■ Задания:
1 - Ответьте на вопросы по отрывку воспоминаний о Георгии Васильевиче.
(а) На ком Георгий Васильевич женился в 1953 году?
(б) Специалистом по чему был его сын Юрий?
(в) На сколько дней раньше отца умер сын?
2 - Продолжите, пожалуйста, отрывок воспоминаний о Георгии Васильевиче, начав сразу после его последнего предложения.

■ Предложенный отрывок:
“В 1953 году женился на Эльзе Густавовне Клазер. Дети... Не пишите ничего... Не надо...” Его сын Юрий был очень больным человеком, я лишь раз видел его в Ленинграде, когда ездили со Стариком на концерт с “Неизреченным чудом” в 1992 году. Он был крупным специалистом по японской культуре, жил в основном в Японии. Старик всегда разговаривал с ним по телефону необычайно нежно и тревожно, жалел его, обращался к нему только “Сыночек!”. Тяжело положив трубку после очередного разговора с сыном, он горестно произносил: “Сын мой бедный... Так тяжело болеет. Если бы не Япония, не знаю, жив ли он был бы сейчас — там его все-таки лечат”. Сын умер раньше него на шесть дней, Георгию Васильевичу не сказали... Я не стану писать о первой жене Георгия Васильевича и о трагической кончине eгo старшего сынa, так как мы с Георгием Васильевичем в свое время договорились, что я не стану никогда распространяться об этом.

(Строки из набора данных)
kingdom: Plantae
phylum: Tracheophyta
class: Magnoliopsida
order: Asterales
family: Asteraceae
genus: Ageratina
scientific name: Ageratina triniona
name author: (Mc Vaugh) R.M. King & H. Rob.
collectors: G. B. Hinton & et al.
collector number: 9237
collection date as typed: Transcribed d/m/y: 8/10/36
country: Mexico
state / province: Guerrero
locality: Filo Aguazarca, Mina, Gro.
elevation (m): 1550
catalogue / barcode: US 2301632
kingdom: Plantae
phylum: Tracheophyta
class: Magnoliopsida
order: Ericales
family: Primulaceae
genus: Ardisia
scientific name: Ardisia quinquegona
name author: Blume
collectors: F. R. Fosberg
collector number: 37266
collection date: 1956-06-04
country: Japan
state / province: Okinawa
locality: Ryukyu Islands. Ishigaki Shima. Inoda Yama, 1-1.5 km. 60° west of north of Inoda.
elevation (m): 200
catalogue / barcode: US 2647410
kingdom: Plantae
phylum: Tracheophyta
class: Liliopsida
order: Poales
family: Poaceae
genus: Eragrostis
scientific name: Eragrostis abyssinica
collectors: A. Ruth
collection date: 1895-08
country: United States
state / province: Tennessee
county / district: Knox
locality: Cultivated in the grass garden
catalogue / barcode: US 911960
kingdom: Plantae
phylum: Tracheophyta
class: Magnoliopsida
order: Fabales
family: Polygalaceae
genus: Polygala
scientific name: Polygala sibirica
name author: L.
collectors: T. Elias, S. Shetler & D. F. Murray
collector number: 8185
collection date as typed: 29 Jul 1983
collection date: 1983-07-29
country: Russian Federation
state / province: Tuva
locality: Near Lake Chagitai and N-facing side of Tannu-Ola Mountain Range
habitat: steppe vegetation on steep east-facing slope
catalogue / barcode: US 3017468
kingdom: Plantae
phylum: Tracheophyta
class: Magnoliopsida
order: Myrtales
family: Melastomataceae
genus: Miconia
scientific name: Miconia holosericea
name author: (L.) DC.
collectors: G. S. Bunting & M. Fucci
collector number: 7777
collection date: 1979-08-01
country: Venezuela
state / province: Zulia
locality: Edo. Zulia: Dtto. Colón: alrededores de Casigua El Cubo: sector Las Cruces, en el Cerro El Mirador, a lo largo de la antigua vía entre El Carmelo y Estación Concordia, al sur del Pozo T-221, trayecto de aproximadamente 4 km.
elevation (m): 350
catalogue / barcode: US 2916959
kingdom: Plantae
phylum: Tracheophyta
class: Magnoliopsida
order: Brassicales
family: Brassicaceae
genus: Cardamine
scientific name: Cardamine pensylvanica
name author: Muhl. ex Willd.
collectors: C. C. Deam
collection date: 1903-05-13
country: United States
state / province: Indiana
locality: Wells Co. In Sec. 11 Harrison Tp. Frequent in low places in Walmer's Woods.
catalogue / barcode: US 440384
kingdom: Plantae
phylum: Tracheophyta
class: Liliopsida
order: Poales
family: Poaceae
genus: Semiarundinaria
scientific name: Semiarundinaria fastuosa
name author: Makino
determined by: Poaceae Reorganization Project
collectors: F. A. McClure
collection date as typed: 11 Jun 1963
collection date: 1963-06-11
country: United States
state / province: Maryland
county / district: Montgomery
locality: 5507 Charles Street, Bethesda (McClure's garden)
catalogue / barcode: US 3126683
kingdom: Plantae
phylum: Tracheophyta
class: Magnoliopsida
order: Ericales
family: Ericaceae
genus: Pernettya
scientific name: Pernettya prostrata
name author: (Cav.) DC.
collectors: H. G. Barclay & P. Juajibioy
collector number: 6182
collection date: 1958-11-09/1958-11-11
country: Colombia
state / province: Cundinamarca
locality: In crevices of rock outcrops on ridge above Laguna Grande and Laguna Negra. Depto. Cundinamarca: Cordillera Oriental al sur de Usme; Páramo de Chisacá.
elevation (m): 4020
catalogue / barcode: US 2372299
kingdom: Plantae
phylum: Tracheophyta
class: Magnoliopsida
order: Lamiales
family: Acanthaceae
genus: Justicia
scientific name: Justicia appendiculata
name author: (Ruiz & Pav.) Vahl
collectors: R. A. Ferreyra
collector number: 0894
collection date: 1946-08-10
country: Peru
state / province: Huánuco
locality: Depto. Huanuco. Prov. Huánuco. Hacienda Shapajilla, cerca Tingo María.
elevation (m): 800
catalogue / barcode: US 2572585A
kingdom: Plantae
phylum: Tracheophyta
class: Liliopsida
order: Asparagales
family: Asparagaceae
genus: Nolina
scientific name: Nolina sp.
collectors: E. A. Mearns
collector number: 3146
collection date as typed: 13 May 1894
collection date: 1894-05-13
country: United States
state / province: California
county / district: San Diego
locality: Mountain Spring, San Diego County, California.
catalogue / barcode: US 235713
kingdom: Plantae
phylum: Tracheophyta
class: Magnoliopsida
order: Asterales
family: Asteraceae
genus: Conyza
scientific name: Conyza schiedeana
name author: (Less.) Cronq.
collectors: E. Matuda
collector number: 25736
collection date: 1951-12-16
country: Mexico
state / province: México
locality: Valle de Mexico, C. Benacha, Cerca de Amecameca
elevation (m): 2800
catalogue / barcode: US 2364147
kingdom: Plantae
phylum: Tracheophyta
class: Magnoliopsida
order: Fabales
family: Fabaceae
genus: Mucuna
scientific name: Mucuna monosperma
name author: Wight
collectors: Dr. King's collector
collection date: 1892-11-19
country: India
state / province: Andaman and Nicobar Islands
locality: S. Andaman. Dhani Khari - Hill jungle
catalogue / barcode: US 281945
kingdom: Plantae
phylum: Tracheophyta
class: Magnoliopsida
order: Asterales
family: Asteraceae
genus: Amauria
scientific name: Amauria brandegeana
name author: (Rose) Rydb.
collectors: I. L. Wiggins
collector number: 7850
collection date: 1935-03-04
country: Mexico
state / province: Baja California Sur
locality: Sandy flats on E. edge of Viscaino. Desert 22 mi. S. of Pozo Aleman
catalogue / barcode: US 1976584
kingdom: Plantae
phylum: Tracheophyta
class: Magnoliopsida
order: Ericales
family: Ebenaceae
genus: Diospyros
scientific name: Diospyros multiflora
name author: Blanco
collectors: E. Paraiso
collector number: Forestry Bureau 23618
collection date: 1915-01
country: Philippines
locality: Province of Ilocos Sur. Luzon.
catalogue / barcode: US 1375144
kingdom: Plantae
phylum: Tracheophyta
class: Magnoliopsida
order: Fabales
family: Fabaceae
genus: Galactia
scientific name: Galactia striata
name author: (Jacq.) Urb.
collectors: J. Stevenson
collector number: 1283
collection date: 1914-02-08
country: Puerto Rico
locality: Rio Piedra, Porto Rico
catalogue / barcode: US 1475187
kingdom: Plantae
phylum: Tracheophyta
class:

■ Результаты работы:
1 -
(а) На Эльзе Густавовне Клазер.
(б) По японской культуре.
(в) На шесть дней.

2 -
В эти же анкеты нужно было вписывать свод лучших сочинений композитора. В ходе работы выяснилось, что у Г. В. Свиридова таковой отсутствует, и мы принялись за дело. Довелось мне поучаствовать в составлении главной летописи свиридовского творчества. Не раз возникали разночтения и споры. Несколько раз композитор вставлял в список и снова убирал, скажем, “Петербургские песни” и фортепианное Трио, я, не скрою, возражал против “Музыки для камерного оркестра”, полагая ее все-таки несоразмерной по масштабам с произведениями, попавшими в список. Привожу окончательный вариант, утвержденный композитором, где из сотен сочинений выделены следующие, главнейшие:
Романсы на слова А. С. Пушкина (1935)
Альбом пьес для детей (1948)
Вокальная поэма “Страна отцов” (1950)
Цикл песен на слова Роберта Бёрнса (1955)
Поэма памяти Сергея Есенина (1956)
Пять хоров на слова русских поэтов (1958)
Патетическая оратория (1959)
“Маленький триптих” (1964)
Музыка для камерного оркестра (1964)
“Снег идет” (1965)
“Время, вперед!” (1965)
Курские песни (1967)
“Весенняя кантата” (1972)
Три хора из музыки к драме А. К. Толстого
“Царь Федор Иоаннович” (1973)
“Метель” (1974)
“Отчалившая Русь” (1977)
“Пушкинский венок” (1978)
“Неизреченное чудо” (1992)
“Песнопения и молитвы” (1996)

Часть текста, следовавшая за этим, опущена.